◆ Assigned task:
Filter the entries below, keeping every line that has the word "middle".

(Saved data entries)

○ ○ ○ ○ ○

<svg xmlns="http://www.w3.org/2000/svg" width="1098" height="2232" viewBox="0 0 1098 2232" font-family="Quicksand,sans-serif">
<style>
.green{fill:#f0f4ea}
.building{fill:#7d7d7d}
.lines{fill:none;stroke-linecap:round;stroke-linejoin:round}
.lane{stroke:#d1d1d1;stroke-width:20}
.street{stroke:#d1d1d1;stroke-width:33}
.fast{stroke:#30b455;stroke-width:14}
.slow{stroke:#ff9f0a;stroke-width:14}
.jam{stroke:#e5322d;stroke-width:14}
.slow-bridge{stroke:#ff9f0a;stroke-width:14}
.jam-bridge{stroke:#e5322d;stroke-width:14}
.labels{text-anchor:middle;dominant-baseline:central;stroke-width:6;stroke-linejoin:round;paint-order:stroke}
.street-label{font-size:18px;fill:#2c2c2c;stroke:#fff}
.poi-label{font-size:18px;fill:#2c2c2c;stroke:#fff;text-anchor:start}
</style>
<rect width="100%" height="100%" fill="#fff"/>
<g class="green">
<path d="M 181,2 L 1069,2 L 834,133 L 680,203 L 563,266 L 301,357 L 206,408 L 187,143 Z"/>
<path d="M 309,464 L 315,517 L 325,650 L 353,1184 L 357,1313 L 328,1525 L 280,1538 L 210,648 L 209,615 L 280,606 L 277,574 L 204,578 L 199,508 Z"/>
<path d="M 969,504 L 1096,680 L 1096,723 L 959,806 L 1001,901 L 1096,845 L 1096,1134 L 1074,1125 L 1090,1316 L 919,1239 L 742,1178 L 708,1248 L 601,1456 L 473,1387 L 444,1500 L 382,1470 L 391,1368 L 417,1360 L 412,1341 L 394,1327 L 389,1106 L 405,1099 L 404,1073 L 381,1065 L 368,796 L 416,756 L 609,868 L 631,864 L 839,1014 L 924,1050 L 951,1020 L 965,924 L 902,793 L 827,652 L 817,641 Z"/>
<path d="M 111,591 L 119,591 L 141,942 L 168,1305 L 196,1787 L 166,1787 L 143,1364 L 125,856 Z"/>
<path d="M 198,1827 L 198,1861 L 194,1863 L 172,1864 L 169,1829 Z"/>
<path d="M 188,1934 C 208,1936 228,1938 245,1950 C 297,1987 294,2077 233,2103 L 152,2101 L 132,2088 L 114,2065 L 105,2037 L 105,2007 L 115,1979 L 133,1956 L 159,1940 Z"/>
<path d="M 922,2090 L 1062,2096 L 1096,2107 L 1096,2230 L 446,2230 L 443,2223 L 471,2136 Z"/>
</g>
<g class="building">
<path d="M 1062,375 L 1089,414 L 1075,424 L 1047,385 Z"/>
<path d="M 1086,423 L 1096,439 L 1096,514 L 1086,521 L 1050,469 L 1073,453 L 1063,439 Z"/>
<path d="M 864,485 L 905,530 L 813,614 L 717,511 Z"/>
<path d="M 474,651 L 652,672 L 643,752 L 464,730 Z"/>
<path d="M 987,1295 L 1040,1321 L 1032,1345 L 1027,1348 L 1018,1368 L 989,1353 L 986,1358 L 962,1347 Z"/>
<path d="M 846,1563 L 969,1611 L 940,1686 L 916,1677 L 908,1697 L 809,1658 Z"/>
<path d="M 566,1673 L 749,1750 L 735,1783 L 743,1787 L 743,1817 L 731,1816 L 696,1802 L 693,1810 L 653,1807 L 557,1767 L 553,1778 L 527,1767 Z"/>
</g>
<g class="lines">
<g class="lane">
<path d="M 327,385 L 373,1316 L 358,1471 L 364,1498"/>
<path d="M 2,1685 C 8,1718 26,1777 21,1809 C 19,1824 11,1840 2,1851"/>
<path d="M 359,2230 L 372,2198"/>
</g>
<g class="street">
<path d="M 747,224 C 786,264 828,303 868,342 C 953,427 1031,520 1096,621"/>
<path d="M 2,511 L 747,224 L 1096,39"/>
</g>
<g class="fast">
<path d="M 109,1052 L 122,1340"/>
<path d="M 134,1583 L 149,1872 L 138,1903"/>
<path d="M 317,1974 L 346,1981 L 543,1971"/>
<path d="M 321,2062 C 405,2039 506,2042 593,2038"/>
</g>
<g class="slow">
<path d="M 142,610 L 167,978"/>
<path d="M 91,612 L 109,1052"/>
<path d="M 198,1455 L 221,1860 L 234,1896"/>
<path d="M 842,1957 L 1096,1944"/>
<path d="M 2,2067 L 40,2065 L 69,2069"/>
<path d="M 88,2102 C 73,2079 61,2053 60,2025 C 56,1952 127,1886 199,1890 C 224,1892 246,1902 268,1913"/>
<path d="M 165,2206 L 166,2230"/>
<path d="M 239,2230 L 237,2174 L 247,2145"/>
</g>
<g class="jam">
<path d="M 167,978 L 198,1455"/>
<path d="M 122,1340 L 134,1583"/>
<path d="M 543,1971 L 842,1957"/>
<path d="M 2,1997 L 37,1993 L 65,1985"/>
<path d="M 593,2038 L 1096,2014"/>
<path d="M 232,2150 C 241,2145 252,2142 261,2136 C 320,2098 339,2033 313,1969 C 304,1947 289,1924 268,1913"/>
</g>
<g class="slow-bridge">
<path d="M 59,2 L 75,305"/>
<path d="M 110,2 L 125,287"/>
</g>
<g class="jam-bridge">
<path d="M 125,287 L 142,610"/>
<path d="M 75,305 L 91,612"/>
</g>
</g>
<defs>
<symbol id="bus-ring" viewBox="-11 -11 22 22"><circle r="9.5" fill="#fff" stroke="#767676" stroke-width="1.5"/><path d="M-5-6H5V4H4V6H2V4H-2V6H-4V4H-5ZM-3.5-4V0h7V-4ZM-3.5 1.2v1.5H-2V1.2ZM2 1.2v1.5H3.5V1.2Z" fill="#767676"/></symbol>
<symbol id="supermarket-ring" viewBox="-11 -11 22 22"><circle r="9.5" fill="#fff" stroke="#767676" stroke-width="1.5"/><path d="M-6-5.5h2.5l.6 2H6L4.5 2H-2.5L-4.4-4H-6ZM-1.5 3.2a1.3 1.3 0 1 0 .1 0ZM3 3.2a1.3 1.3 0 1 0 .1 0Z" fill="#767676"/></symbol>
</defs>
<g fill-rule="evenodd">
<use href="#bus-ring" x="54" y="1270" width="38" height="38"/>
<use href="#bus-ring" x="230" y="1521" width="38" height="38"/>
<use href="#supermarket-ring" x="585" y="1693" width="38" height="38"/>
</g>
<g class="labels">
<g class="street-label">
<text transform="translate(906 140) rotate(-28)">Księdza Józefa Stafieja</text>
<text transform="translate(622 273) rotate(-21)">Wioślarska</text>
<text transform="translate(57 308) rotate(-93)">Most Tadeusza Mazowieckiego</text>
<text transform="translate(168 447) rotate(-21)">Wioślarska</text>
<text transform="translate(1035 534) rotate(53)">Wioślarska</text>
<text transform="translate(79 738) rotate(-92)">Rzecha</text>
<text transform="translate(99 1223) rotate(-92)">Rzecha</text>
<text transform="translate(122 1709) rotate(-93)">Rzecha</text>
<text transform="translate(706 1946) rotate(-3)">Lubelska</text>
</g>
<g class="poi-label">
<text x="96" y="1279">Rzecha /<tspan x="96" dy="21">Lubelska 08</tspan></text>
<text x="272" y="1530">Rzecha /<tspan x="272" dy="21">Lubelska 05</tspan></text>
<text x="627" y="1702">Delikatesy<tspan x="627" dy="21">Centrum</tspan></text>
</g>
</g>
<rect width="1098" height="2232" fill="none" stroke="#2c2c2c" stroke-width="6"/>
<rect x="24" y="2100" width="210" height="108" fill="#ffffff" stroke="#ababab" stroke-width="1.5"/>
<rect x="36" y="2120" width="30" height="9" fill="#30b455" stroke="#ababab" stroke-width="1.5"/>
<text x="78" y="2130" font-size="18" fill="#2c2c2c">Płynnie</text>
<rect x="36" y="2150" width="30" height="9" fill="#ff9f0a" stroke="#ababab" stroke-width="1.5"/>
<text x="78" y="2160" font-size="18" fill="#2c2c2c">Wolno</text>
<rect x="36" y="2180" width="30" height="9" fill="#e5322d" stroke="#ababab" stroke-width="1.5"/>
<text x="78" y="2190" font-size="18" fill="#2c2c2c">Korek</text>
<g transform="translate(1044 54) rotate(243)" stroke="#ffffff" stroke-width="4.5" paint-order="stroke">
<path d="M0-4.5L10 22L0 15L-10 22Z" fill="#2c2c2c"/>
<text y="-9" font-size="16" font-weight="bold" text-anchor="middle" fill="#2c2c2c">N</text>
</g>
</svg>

○ ○ ○ ○ ○

◆ Written solution:
.labels{text-anchor:middle;dominant-baseline:central;stroke-width:6;stroke-linejoin:round;paint-order:stroke}
<text y="-9" font-size="16" font-weight="bold" text-anchor="middle" fill="#2c2c2c">N</text>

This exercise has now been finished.